When I spotted him, I quietly snuck around the barn and caught him at the broken window just before he swooped across to a hiding spot on the rocks.

I then annoyed him enough that he flew to the tree.  I followed him.

He finally flew back to the barn.  I decided I better give the guy a break.

He appears to be a Great Horned Owl.  If so, my trusty Birds of New Mexico Field Guide, by Stan Tekiela, says they are found all over New Mexico and they lay eggs in January and February.  I guess there should be two little ones in the next month or so.  I’ll keep my eyes peeled and my chihuahua close to home.

Never ask a man the size of his spread

I’m a city kid.  I don’t always know the cowboy way or the “Code of the West“.  I have asked many questions over the years that, in mixed company, may not have gotten a straight answer.

One particular question especially brings some ranch-folk to the edge of their patience:  “How many acres do you have?”.  City-folk are unaware of the question they are asking of a rancher.  To a rancher, what they are really asking is, “how much are you worth?” or “how much money is in your bank account?”.

Minnesota Prairie Roots author, Audrey Helbling, and I have been discussing the code via email.  She tells me her experience is much different among midwest farmers.  In fact, it seems to be a badge of some kind to announce the size of their spread.

To me–a city kid–that question was really just asking in order to understand the vastness of a ranch.  Growing up in a house, on a lot versus many acres without a neighbor for miles is hardly comprehensible, this question just seems to give a frame of reference.

But, alas, it is the code of the west to never ask a man the size of his spread.

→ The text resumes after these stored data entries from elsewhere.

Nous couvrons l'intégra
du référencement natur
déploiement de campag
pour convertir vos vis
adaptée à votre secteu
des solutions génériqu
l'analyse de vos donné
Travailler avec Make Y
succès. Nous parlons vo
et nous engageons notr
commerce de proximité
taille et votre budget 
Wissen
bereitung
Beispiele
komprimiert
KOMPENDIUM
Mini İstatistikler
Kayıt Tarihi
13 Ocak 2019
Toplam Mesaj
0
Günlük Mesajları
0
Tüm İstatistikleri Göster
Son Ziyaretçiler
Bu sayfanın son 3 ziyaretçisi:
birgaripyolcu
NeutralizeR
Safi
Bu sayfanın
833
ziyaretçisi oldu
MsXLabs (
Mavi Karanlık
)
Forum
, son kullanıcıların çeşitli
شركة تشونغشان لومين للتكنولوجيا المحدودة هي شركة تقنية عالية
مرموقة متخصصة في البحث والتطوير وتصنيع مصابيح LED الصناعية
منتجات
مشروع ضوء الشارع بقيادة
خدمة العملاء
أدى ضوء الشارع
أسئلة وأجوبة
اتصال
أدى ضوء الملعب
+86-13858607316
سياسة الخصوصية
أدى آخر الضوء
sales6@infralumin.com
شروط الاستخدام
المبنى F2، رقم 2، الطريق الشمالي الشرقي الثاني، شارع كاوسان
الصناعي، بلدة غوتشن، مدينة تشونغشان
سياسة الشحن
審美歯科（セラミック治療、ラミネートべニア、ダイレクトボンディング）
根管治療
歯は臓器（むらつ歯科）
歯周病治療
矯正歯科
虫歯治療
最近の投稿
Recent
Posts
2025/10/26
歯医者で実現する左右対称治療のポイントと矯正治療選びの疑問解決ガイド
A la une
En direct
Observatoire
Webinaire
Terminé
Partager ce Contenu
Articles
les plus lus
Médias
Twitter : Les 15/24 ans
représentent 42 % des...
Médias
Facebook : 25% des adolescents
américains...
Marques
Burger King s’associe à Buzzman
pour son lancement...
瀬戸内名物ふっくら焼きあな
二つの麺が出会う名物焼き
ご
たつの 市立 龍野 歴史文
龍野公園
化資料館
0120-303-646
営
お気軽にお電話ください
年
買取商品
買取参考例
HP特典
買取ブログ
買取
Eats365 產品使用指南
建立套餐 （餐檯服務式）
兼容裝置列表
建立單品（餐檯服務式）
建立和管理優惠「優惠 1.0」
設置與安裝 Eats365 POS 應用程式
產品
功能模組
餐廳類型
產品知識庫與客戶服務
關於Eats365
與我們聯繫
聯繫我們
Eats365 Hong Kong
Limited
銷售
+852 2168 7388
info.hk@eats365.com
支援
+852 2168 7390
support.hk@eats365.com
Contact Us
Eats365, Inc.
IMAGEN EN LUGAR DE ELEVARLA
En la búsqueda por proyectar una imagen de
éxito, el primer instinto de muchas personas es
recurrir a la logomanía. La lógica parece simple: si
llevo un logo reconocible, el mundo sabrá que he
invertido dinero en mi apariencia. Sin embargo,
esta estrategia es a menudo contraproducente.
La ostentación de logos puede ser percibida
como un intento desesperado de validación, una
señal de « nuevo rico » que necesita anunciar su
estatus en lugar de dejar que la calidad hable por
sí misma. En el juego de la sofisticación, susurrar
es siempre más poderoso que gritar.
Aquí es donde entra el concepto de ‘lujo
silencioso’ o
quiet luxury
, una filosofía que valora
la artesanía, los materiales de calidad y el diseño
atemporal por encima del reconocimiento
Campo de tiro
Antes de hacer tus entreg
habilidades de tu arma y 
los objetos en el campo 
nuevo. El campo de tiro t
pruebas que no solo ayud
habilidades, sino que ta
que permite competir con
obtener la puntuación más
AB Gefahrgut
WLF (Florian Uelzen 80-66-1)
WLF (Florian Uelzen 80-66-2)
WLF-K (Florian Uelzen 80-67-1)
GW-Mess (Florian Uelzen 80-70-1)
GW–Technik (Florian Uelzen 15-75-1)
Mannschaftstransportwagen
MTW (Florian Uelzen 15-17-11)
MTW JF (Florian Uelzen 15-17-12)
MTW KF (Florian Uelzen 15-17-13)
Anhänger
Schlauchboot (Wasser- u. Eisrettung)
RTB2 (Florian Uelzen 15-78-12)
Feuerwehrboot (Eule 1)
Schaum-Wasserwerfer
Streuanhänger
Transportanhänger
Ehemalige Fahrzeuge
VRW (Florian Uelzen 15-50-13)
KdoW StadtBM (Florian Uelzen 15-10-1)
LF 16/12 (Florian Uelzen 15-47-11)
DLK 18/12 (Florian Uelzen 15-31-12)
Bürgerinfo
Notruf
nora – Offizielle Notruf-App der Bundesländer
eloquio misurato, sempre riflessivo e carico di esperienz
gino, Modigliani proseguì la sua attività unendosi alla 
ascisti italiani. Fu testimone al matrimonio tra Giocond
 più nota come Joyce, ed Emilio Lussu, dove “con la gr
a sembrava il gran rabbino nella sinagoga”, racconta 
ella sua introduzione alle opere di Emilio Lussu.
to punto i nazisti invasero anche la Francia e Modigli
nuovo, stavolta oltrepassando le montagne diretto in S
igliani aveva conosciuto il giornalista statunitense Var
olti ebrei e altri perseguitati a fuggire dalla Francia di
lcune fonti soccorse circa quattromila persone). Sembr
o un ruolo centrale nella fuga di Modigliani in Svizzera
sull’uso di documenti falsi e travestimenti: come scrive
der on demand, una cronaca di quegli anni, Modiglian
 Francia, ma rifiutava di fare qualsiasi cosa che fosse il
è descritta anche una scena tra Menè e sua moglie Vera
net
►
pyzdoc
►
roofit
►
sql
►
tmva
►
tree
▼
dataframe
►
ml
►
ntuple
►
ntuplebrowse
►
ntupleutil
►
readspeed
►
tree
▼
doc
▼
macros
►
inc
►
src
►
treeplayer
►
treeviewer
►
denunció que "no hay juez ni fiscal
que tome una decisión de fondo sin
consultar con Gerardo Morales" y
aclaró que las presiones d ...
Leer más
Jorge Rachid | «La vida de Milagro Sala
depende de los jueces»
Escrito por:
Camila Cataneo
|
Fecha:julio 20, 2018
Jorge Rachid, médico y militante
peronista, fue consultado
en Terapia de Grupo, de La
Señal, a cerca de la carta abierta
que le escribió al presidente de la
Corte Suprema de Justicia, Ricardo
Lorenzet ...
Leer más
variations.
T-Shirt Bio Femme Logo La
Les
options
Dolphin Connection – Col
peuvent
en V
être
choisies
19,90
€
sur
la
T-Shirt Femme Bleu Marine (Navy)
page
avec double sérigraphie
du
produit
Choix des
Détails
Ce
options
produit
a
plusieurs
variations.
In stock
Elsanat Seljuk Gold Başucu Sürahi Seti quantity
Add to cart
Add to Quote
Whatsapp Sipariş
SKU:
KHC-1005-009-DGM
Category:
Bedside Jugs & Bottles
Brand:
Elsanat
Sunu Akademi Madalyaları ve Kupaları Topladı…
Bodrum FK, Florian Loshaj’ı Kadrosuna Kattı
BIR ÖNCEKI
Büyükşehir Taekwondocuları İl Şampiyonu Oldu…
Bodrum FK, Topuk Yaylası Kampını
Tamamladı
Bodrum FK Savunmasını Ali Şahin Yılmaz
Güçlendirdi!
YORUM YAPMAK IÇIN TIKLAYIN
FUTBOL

A must read by Gladiola Montana!

White gate

After many years of trying, I have learned the names of most of the pastures and where they are located on the ranch.  (I don’t really need to know this information for anything more than reference–remember, I am mostly third or fourth string help around here.)

I think it has taken so long because of the interesting names that go along with some of the pastures.

The South Pasture is not south of the house, it’s actually north but when the house was much further north this particular pasture would have been south of the house–the name stuck.

The South Rocks Pasture is, indeed, south.  However, it should not be confused with the South Pasture or the pasture we call The Rocks.

The one name that may be most confusing to those not closely acquainted with the Morrow Ranch is the gate called the White Gate.  At some point in time, there must have been a white gate here.

Seven sisters

Palo Blanco Mountain looked especially lovely earlier this week after a brief snow.

Locals refer to this mountain as the Seven Sisters because of the seven peaks (at least that’s what I am told).  There are many online references for the Seven Sisters but none related to this mountain in Northeast New Mexico.